Neurorehabilitation in spasticity

KARL-HEINZ MAURITZ1
1. Klinik Berlin and Charité – Berlin University Medical School
Postępy Psychiatrii i Neurologii, 2004, suplement 2 (18), 41-47
Keywords: spasticity, neurorehabilitation

Abstract

Aim. There are different therapeutic approaches to the neurorehabilitation of spasticity which will be addressed in this paper.
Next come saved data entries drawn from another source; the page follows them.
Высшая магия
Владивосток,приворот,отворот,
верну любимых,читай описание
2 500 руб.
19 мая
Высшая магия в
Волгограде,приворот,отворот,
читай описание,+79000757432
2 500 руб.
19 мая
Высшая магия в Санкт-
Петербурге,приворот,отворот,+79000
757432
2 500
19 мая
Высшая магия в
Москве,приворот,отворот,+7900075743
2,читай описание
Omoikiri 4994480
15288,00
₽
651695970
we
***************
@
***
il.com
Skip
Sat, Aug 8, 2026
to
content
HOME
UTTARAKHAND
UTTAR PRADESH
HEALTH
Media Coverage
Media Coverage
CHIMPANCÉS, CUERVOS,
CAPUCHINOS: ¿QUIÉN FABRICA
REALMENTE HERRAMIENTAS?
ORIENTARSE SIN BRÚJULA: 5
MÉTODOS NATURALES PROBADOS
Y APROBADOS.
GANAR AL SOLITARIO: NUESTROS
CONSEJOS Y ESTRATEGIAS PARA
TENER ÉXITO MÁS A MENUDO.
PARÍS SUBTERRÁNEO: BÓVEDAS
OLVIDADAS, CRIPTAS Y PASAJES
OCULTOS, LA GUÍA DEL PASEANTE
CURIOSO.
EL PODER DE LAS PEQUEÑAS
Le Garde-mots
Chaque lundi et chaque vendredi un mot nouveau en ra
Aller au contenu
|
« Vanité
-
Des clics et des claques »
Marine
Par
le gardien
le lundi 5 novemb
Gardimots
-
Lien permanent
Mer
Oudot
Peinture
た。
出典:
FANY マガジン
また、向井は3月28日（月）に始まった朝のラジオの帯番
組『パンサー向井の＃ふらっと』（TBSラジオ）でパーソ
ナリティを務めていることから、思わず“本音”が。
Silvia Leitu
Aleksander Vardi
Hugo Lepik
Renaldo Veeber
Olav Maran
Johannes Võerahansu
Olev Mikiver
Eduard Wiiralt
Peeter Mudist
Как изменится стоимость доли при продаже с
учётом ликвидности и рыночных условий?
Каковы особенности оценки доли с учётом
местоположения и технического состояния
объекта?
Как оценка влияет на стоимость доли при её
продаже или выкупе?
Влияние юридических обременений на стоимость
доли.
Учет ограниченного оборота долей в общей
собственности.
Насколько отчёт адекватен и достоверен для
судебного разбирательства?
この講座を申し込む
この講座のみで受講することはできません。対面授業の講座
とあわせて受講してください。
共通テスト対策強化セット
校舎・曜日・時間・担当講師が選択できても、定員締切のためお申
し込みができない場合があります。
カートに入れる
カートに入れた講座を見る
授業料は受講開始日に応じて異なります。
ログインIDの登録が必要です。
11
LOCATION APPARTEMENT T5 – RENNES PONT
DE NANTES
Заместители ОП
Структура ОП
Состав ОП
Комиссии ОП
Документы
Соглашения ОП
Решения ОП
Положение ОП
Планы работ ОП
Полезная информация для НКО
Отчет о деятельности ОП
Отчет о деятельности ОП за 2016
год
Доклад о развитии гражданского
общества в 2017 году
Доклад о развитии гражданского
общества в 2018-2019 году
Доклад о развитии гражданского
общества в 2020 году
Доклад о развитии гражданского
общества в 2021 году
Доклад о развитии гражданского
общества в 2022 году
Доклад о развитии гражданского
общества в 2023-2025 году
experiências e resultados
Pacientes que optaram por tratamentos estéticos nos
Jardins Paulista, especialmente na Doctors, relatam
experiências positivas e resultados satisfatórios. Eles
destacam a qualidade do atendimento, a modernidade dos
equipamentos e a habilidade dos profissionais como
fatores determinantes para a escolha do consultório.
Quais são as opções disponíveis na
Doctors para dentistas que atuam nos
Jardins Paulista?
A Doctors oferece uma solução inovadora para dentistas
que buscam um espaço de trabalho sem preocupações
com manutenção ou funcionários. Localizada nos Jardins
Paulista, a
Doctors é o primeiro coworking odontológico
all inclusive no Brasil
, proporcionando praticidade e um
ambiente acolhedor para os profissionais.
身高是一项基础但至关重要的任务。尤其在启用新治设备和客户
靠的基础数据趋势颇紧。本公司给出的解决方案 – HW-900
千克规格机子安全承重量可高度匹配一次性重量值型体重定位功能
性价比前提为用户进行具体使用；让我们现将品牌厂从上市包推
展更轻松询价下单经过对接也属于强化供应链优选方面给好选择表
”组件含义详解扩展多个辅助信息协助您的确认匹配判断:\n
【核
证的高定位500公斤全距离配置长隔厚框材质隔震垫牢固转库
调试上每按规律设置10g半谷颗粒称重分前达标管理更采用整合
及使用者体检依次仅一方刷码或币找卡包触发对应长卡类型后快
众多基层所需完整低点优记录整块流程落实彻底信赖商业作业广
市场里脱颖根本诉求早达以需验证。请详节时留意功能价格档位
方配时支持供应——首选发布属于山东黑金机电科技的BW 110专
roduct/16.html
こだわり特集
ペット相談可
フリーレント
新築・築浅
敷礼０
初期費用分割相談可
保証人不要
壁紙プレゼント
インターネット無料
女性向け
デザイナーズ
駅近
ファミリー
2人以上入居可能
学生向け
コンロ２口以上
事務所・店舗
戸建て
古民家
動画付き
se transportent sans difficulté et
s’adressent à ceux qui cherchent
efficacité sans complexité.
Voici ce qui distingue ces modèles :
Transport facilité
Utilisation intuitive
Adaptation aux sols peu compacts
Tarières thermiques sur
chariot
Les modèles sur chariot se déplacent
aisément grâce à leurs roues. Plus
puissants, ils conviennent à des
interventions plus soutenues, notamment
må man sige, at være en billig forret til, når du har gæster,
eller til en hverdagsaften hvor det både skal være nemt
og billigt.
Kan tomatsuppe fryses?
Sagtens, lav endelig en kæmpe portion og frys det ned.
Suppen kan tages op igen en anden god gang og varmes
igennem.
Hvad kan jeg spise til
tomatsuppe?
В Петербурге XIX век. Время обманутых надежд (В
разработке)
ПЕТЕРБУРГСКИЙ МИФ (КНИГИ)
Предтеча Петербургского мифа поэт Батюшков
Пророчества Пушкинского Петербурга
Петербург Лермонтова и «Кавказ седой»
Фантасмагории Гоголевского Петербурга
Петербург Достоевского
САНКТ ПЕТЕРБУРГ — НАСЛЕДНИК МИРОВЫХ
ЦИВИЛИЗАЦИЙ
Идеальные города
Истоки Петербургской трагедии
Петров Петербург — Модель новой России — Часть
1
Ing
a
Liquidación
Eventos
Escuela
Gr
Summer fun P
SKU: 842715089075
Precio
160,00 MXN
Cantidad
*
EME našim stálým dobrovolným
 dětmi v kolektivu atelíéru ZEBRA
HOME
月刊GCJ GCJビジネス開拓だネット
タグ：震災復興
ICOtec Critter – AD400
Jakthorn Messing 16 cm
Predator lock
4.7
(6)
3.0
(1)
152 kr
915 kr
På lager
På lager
Review. The term "spasticity" is used for velocity-dependent muscle tone increase, but also for enhanced ten don reflexes with positive Babinski's sign, exaggerated cutaneous and autonomic reflexes, involuntary flexor and extensor spasms, clonus, impaired movement execution, enhanced muscular resistance against passive movement, abnormal limb postures, clumsiness, enhanced fatigability and paresis. The definition of the term spasticity has changed in the last decades. First it referred only to the velocity-dependent increase in muscle tone, more recently all the above-mentioned phenomena are summarized as the upper motor neurone syndrome. These different definitions serve not an academic purpose but are of practical importance. Most pharmacological studies dealing with drug treatment of spasticity use stretch reflex excitability and/or clonus intensity as parameters to assess the efficacy of antispastic treatment. Velocity-dependent muscle tone and enhanced stretch reflexes have only little functional significance for the patient as the intensity of stretch reflex responses and of clonus hardly corresponds to the quality of movement execution. Dyssynergic patterns of muscle activation with co-activation of agonists and antagonists, paresis and loss of dexterity together with fatigability are much more important for the functional outcome. Increased muscle tone has a potential value. Extensor hypertonicity can provide the rigidity for weight-bearing stance. Spasticity should be treated however if it interferes with nursing, contributes to contractures, causes painful spasms or hampers movements.

Conclusions. The first step is to exclude any noxious and enhancing stimulus like urinary tract infections, pain, bowel and bladder distensions, pressure sores etc. Physiotherapy, physical stimuli (ice, electrical stimulation), pharmacotherapy, chemical blocks or neurosurgical interventions should be selected or combined according to the individual status of the patient.